● **MATERIAL SUPPLIED**
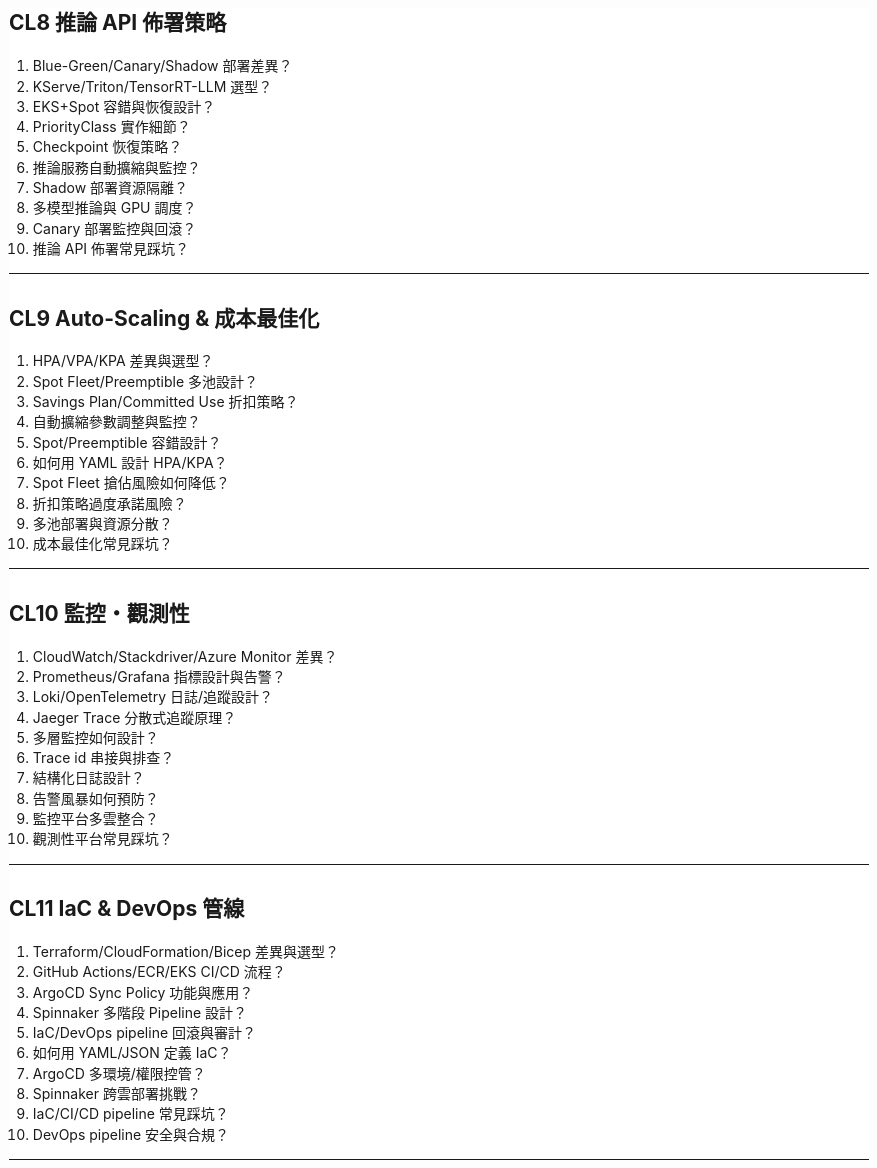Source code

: 
## CL8 推論 API 佈署策略

1. Blue-Green/Canary/Shadow 部署差異？
2. KServe/Triton/TensorRT-LLM 選型？
3. EKS+Spot 容錯與恢復設計？
4. PriorityClass 實作細節？
5. Checkpoint 恢復策略？
6. 推論服務自動擴縮與監控？
7. Shadow 部署資源隔離？
8. 多模型推論與 GPU 調度？
9. Canary 部署監控與回滾？
10. 推論 API 佈署常見踩坑？

---

## CL9 Auto-Scaling & 成本最佳化

1. HPA/VPA/KPA 差異與選型？
2. Spot Fleet/Preemptible 多池設計？
3. Savings Plan/Committed Use 折扣策略？
4. 自動擴縮參數調整與監控？
5. Spot/Preemptible 容錯設計？
6. 如何用 YAML 設計 HPA/KPA？
7. Spot Fleet 搶佔風險如何降低？
8. 折扣策略過度承諾風險？
9. 多池部署與資源分散？
10. 成本最佳化常見踩坑？

---

## CL10 監控・觀測性

1. CloudWatch/Stackdriver/Azure Monitor 差異？
2. Prometheus/Grafana 指標設計與告警？
3. Loki/OpenTelemetry 日誌/追蹤設計？
4. Jaeger Trace 分散式追蹤原理？
5. 多層監控如何設計？
6. Trace id 串接與排查？
7. 結構化日誌設計？
8. 告警風暴如何預防？
9. 監控平台多雲整合？
10. 觀測性平台常見踩坑？

---

## CL11 IaC & DevOps 管線

1. Terraform/CloudFormation/Bicep 差異與選型？
2. GitHub Actions/ECR/EKS CI/CD 流程？
3. ArgoCD Sync Policy 功能與應用？
4. Spinnaker 多階段 Pipeline 設計？
5. IaC/DevOps pipeline 回滾與審計？
6. 如何用 YAML/JSON 定義 IaC？
7. ArgoCD 多環境/權限控管？
8. Spinnaker 跨雲部署挑戰？
9. IaC/CI/CD pipeline 常見踩坑？
10. DevOps pipeline 安全與合規？

---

● **WORK INSTRUCTION**
Could you rewrite these lines with every "Spot Fleet" changed to "EC2 Fleet", leaving everything else the same and the pictures out?

● **ANSWER TO THIS TASK**
Source code

: 
## CL8 推論 API 佈署策略

1. Blue-Green/Canary/Shadow 部署差異？
2. KServe/Triton/TensorRT-LLM 選型？
3. EKS+Spot 容錯與恢復設計？
4. PriorityClass 實作細節？
5. Checkpoint 恢復策略？
6. 推論服務自動擴縮與監控？
7. Shadow 部署資源隔離？
8. 多模型推論與 GPU 調度？
9. Canary 部署監控與回滾？
10. 推論 API 佈署常見踩坑？

---

## CL9 Auto-Scaling & 成本最佳化

1. HPA/VPA/KPA 差異與選型？
2. EC2 Fleet/Preemptible 多池設計？
3. Savings Plan/Committed Use 折扣策略？
4. 自動擴縮參數調整與監控？
5. Spot/Preemptible 容錯設計？
6. 如何用 YAML 設計 HPA/KPA？
7. EC2 Fleet 搶佔風險如何降低？
8. 折扣策略過度承諾風險？
9. 多池部署與資源分散？
10. 成本最佳化常見踩坑？

---

## CL10 監控・觀測性

1. CloudWatch/Stackdriver/Azure Monitor 差異？
2. Prometheus/Grafana 指標設計與告警？
3. Loki/OpenTelemetry 日誌/追蹤設計？
4. Jaeger Trace 分散式追蹤原理？
5. 多層監控如何設計？
6. Trace id 串接與排查？
7. 結構化日誌設計？
8. 告警風暴如何預防？
9. 監控平台多雲整合？
10. 觀測性平台常見踩坑？

---

## CL11 IaC & DevOps 管線

1. Terraform/CloudFormation/Bicep 差異與選型？
2. GitHub Actions/ECR/EKS CI/CD 流程？
3. ArgoCD Sync Policy 功能與應用？
4. Spinnaker 多階段 Pipeline 設計？
5. IaC/DevOps pipeline 回滾與審計？
6. 如何用 YAML/JSON 定義 IaC？
7. ArgoCD 多環境/權限控管？
8. Spinnaker 跨雲部署挑戰？
9. IaC/CI/CD pipeline 常見踩坑？
10. DevOps pipeline 安全與合規？

---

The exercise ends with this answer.